TASK ITEM:
Among the entries below, count the lines with "供应商名称" in them and state the total without comment.

Start of SUPPLIED MATERIAL

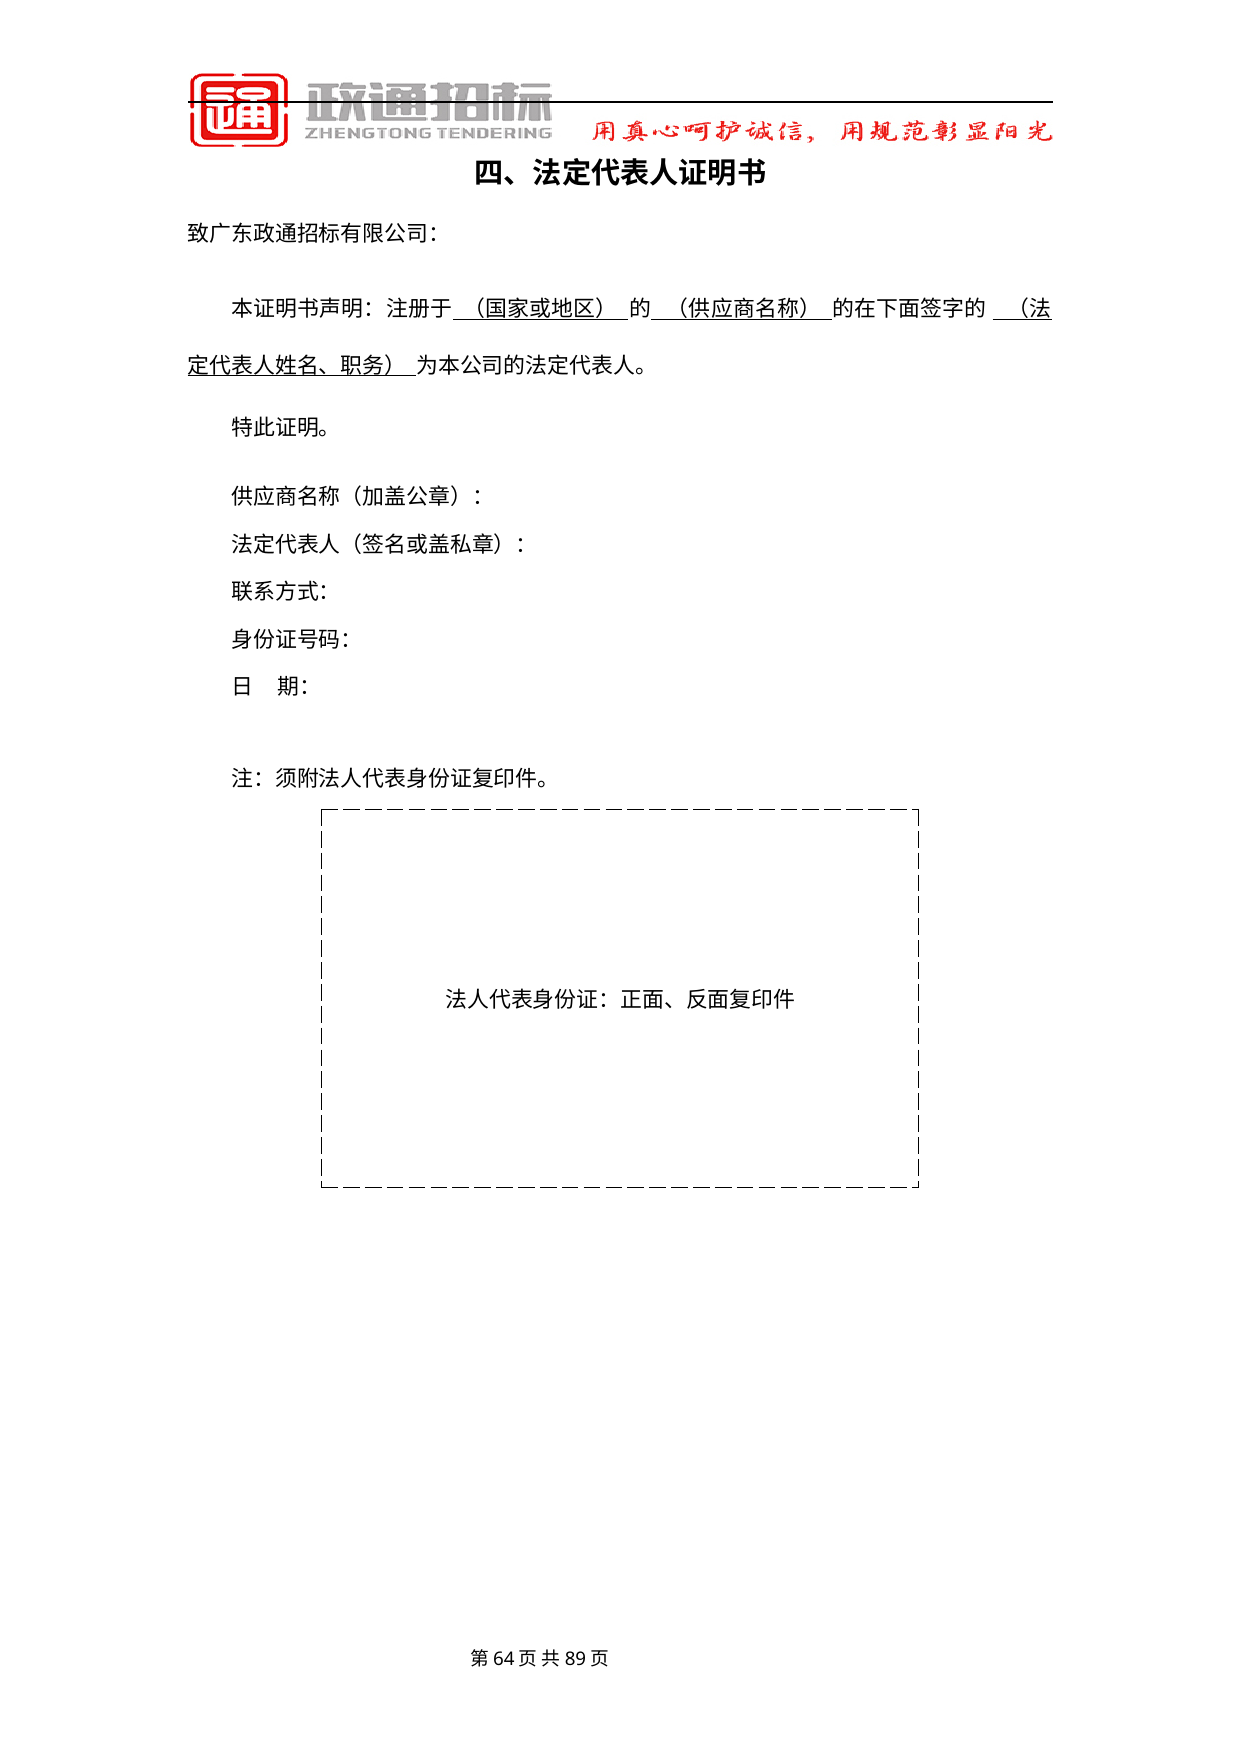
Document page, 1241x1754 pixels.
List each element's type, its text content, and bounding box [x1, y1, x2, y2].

text 联系方式： [187, 574, 1053, 606]
text 法定代表人（签名或盖私章）： [187, 527, 1053, 558]
subtitle 四、法定代表人证明书 [187, 150, 1053, 192]
picture [188, 103, 1053, 147]
text 本证明书声明：注册于 （国家或地区） 的 （供应商名称） 的在下面签字的 （法定代表人姓名、职务） 为本公司的法定代表人。 [187, 288, 1053, 382]
text 注：须附法人代表身份证复印件。 [187, 761, 1053, 793]
table_header 法人代表身份证：正面、反面复印件 [322, 809, 919, 1187]
text 身份证号码： [187, 622, 1053, 653]
text 特此证明。 [187, 398, 1053, 442]
text 供应商名称（加盖公章）： [187, 479, 1053, 511]
text 致广东政通招标有限公司： [187, 213, 1053, 251]
text 日 期： [187, 669, 1053, 701]
picture [188, 73, 1053, 101]
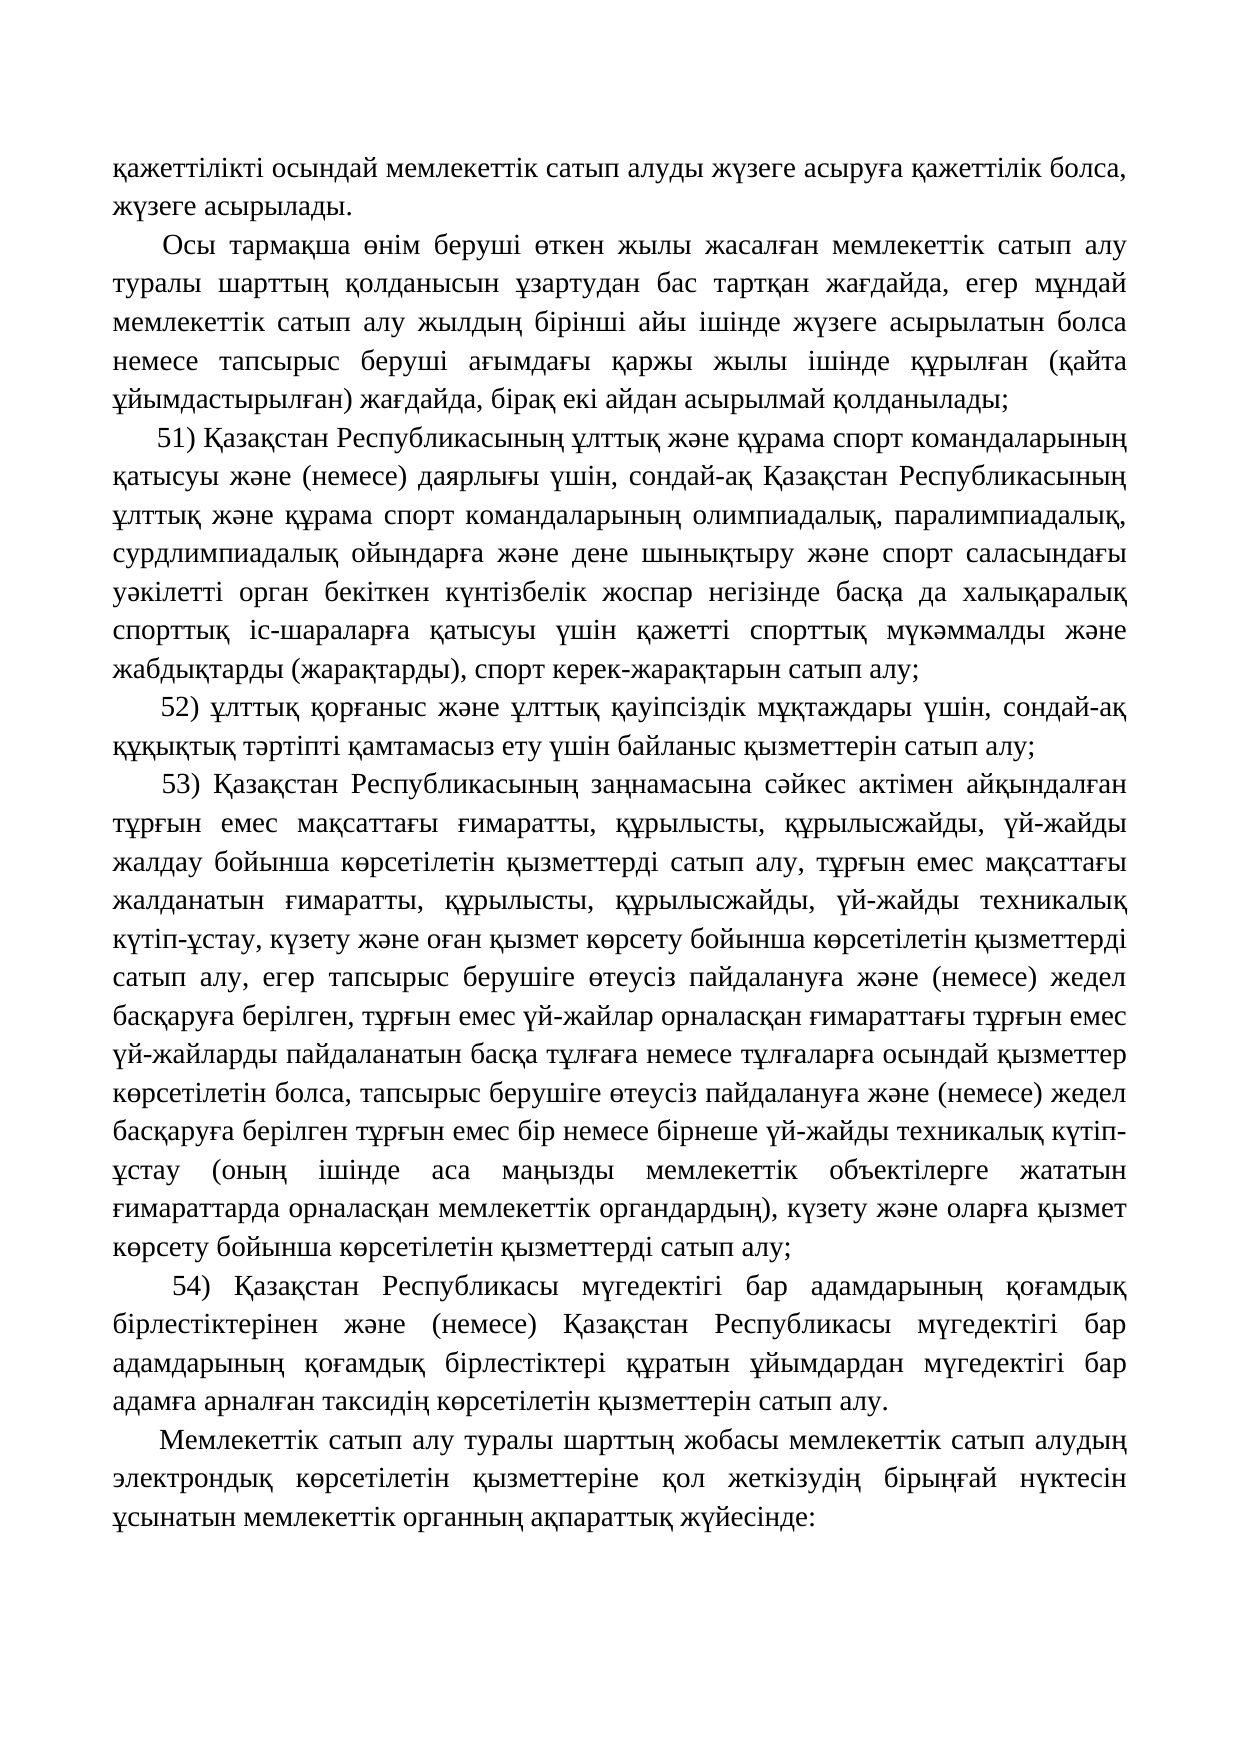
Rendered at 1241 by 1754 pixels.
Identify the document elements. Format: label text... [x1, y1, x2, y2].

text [112, 150, 1128, 222]
text 53) Қазақстан Республикасының заңнамасына сәйкес актімен айқындалған тұрғын емес мақсаттағы ғимаратты, құрылысты, құрылысжайды, үй-жайды жалдау бойынша көрсетілетін қызметтерді сатып алу, тұрғын емес мақсаттағы жалданатын ғимаратты, құрылысты, құрылысжайды, үй-жайды техникалық күтіп-ұстау, күзету және оған қызмет көрсету бойынша көрсетілетін қызметтерді сатып алу, егер тапсырыс берушіге өтеусіз пайдалануға және (немесе) жедел басқаруға берілген, тұрғын емес үй-жайлар орналасқан ғимараттағы тұрғын емес үй-жайларды пайдаланатын басқа тұлғаға немесе тұлғаларға осындай қызметтер көрсетілетін болса, тапсырыс берушіге өтеусіз пайдалануға және (немесе) жедел басқаруға берілген тұрғын емес бір немесе бірнеше үй-жайды техникалық күтіп-ұстау (оның ішінде аса маңызды мемлекеттік объектілерге жататын ғимараттарда орналасқан мемлекеттік органдардың), күзету және оларға қызмет көрсету бойынша көрсетілетін қызметтерді сатып алу; [112, 767, 1128, 1263]
text Мемлекеттік сатып алу туралы шарттың жобасы мемлекеттік сатып алудың электрондық көрсетілетін қызметтеріне қол жеткізудің бірыңғай нүктесін ұсынатын мемлекеттік органның ақпараттық жүйесінде: [112, 1422, 1128, 1532]
text 51) Қазақстан Республикасының ұлттық және құрама спорт командаларының қатысуы және (немесе) даярлығы үшін, сондай-ақ Қазақстан Республикасының ұлттық және құрама спорт командаларының олимпиадалық, паралимпиадалық, сурдлимпиадалық ойындарға және дене шынықтыру және спорт саласындағы уәкілетті орган бекіткен күнтізбелік жоспар негізінде басқа да халықаралық спорттық іс-шараларға қатысуы үшін қажетті спорттық мүкәммалды және жабдықтарды (жарақтарды), спорт керек-жарақтарын сатып алу; [112, 420, 1128, 684]
text 54) Қазақстан Республикасы мүгедектігі бар адамдарының қоғамдық бірлестіктерінен және (немесе) Қазақстан Республикасы мүгедектігі бар адамдарының қоғамдық бірлестіктері құратын ұйымдардан мүгедектігі бар адамға арналған таксидің көрсетілетін қызметтерін сатып алу. [112, 1268, 1128, 1417]
text 52) ұлттық қорғаныс және ұлттық қауіпсіздік мұқтаждары үшін, сондай-ақ құқықтық тәртіпті қамтамасыз ету үшін байланыс қызметтерін сатып алу; [112, 689, 1128, 762]
text Осы тармақша өнім беруші өткен жылы жасалған мемлекеттік сатып алу туралы шарттың қолданысын ұзартудан бас тартқан жағдайда, егер мұндай мемлекеттік сатып алу жылдың бірінші айы ішінде жүзеге асырылатын болса немесе тапсырыс беруші ағымдағы қаржы жылы ішінде құрылған (қайта ұйымдастырылған) жағдайда, бірақ екі айдан асырылмай қолданылады; [112, 227, 1128, 415]
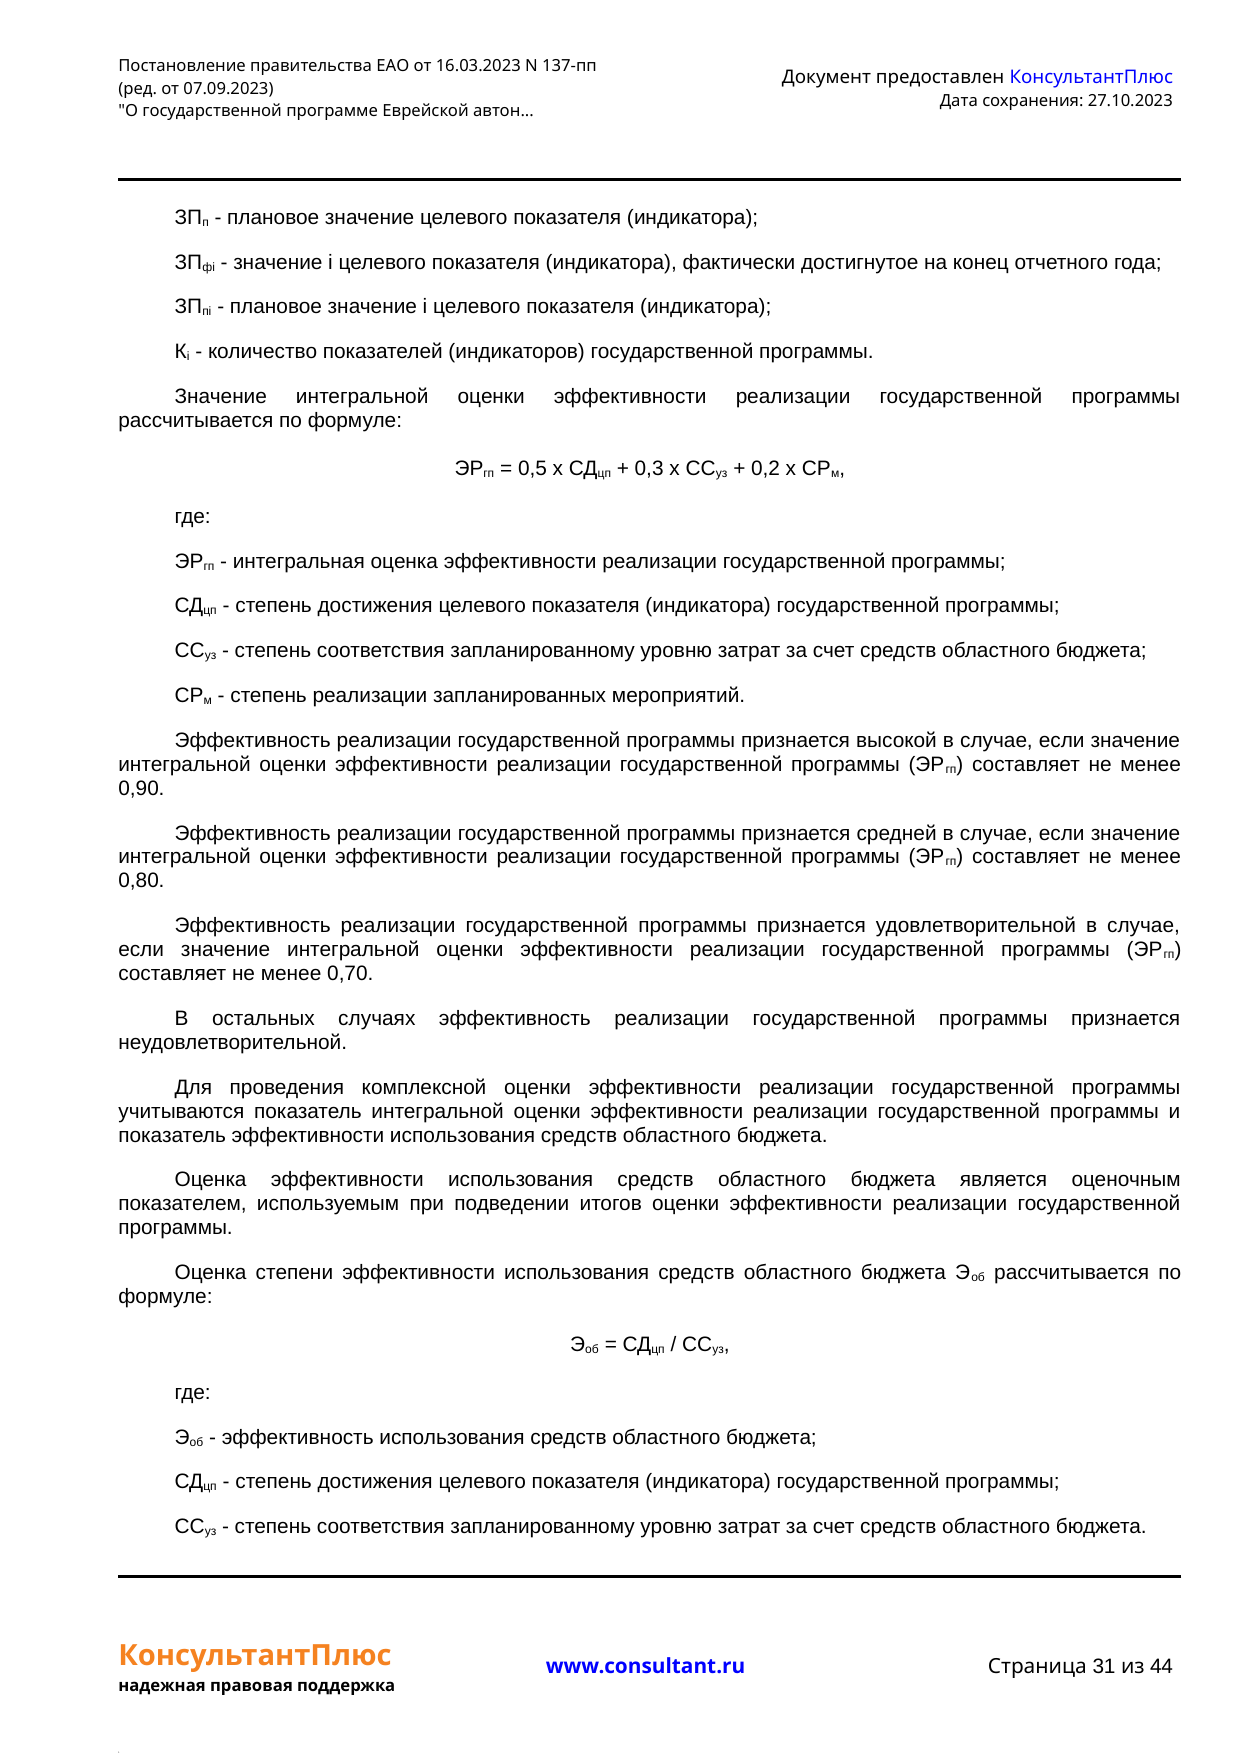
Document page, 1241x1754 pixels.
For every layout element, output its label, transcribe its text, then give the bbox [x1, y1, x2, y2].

End of SUPPLIED MATERIAL

SOLUTION FOR THIS EXERCISE:
2